One-Hour Lookback Window
When the cursor value is within one hour ofUtcNow, the processor substitutes UtcNow - 1h as the effective cursor value and skips advancing the cursor after the batch. This catches packages whose LastEdited timestamps arrive slightly out of order.
When the lookback window is applied,
ProcessBatchAsync always returns null, which halts the do-while loop for the current job run. The cursor is not moved forward. This is intentional — the job is expected to be re-invoked periodically rather than running continuously.Consistent Hash Sharding
ConsistentHash.DetermineBucket hashes the lowercase {id}/{version} key with SHA-256, then XOR-folds the 32-byte result into a single int before taking % bucketCount.
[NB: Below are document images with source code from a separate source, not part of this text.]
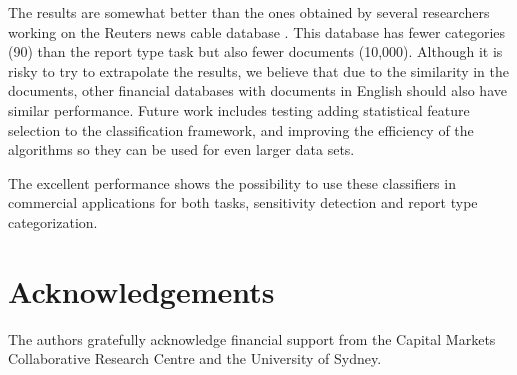 \documentclass[twocolumn]{article}
\begin{document}
The results are somewhat better than the ones obtained by several
researchers working on the Reuters news cable database \cite{calvo:00}
\cite{calvo:01}. This database has fewer categories (90) than the
report type task but also fewer documents (10,000). Although it is
risky to try to extrapolate the results, we believe that due to the
similarity in the documents, other financial databases with documents
in English should also have similar performance. Future work includes
testing adding statistical feature selection to the classification
framework, and improving the efficiency of the algorithms so they can
be used for even larger data sets.

The excellent performance shows the possibility to use these
classifiers in commercial applications for both tasks, sensitivity
detection and report type categorization.


\section*{Acknowledgements}

The authors gratefully acknowledge financial support from the Capital
Markets Collaborative Research Centre and the University of Sydney.




\end{document}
This gives a deterministic, stateless partition with no central coordinator.
Parallel Hash Verification
BatchProcessor uses a ConcurrentBag<Work> drained by DegreeOfParallelism concurrent Task workers rather than Parallel.ForEach or PLINQ, giving full async I/O non-blocking behavior while downloading .nupkg files.
Result Recording
ResultRecorder writes directly to results.csv in the current working directory using FileMode.Append. The header row is only written when the file is new (position == 0). There is no rotation, size cap, or remote upload — the file is intended to be inspected or copied off the machine manually after a run.